Okay, here's what's going on. When the fed and other central banks did their big quantitative easing programs, they produced a lot of money by buying treasuries and other bonds to put that into the market. Not all that stayed in the United States. In fact, a lot of it didn't because people were looking for higher rates, so in 2012, about 1,200,000,000,000 of that, in fact, went into emerging markets. Now the fed has said they're going to taper off this program. No one knows exactly when. Money is coming back to the United States and leaving the emerging markets. So far in 2013 we've had about, just using ETFs, electronically traded funds, as an example, we've had about 95,000,000,000 float into US stock ETFs and about 8,400,000,000 flow out of emerging markets, so that gives a sense that the cash flow has reversed. This is a problem because it also means that you've got money coming out of countries with big current account deficits. They need the inflow of foreign capital to balance it. Turkey needs about $5,000,000,000 a month, not getting it right now. That puts the pressure on currencies such as the Turkish lira, the Indian rupee, and the Indonesian rupiah. All these currencies are under pressure. They're sinking like a stone. Some of them are back to where they were in 2009. Some of them are back even further. As those currencies fall, it means that you've got a possibility of inflation in those countries because imported goods are more expensive.

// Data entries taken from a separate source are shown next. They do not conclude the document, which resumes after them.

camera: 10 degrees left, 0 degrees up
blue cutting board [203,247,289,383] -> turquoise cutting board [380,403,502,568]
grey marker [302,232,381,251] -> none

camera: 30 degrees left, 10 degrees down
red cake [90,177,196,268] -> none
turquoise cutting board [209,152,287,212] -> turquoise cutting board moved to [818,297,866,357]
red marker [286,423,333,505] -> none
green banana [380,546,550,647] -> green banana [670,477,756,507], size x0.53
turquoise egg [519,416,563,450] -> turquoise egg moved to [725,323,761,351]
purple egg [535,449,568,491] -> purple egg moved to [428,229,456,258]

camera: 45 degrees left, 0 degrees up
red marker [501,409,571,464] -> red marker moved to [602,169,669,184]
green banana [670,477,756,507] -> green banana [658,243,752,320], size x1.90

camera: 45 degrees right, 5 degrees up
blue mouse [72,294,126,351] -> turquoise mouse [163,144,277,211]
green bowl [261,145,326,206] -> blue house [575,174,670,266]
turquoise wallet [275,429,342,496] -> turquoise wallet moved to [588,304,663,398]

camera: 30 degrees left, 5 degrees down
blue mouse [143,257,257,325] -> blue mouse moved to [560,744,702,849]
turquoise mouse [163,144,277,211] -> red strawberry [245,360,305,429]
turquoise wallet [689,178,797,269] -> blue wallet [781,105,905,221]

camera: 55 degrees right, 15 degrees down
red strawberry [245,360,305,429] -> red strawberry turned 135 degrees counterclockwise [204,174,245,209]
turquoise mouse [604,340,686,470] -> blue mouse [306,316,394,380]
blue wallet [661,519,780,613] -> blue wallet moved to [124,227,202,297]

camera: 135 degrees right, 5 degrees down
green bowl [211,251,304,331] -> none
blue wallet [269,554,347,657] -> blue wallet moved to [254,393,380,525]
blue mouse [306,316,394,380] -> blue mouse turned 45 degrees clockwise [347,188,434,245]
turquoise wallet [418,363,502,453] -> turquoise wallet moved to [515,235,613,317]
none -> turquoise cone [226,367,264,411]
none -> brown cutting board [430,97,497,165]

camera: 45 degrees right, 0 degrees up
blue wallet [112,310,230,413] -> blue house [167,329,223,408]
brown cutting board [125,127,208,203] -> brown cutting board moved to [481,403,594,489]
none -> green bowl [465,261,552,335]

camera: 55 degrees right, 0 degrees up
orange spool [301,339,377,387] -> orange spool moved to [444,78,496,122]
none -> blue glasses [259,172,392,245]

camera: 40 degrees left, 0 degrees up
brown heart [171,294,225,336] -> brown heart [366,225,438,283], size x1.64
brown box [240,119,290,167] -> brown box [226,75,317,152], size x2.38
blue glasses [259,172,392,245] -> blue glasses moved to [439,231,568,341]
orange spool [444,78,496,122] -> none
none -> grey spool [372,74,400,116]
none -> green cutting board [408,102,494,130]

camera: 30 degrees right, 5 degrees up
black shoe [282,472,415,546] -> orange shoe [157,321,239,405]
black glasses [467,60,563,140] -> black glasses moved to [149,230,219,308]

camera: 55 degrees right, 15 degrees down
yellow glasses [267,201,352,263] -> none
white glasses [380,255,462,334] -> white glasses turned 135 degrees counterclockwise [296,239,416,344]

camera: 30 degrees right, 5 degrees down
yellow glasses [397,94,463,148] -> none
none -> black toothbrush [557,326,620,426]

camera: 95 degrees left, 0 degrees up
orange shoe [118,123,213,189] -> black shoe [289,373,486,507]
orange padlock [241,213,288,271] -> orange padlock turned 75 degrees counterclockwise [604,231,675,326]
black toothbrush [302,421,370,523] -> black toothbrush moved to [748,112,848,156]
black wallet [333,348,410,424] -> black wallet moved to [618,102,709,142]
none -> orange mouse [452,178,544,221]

One of the things, you've got a lot of companies that loaded up on US dollar denominated debt during the Bernanke Bubble because dollar denominated debt was cheaper. Now they're going to have to pay that debt back in more expensive dollars, so you've got central banks in India, Turkey, and Indonesia intervening and trying to keep their currency from sinking too far. On the other hand, if you're a net current account country running a deficit you don't have a whole lot of foreign exchange. You can't do it forever, so you're watching these central banks decide that they're going to raise interest rates as a way to prop up their currency, which, of course, then has the problem that probably slowed rates, they're going to slow growth, growth is already slowing, so you can see where this is all going. You can see that you've got currencies under attack, which means that stocks are going down; bonds are going down in price in these countries, which of course makes the currencies under attack more, the possibility of slower growth rate, which again makes the currencies less valuable. It makes the financial markets less, assets, drives down those prices. All this is sort of unwinding. It's a question of how far it goes since no one knows exactly when the fed is going to start to taper. It's very hard to pick a bottom, but you've seen tremendous swings. The Indian rupee has been 40 to a dollar. It's now up near 65, so all this is still unwinding. You're still seeing a lot of people just sort of just catching up to it and going oh okay now I'm going to start pulling my money out. We haven't yet seen the final capitulation in a lot of these markets. I think that's still to come.
Basically, right now when most people are at the beach in August, most people in the United States go to the beach in August, you've got this huge international crisis going on. Not a lot of people are focused on it. You need to take a look at your portfolio. It's always better in one of these crises to sell early rather than late. I think you're sort of middle of the crisis, so it's worth selling some stuff now if you think you've got stuff that's really, really exposed and I look at countries with big current account deficits for places to sell. South Africa, Brazil, Indonesia, India, and Turkey would be the five markets I think that are most exposed and the ones to watch in the week ahead.
This is Jim Jubak for the Moneyshow.com Video Network.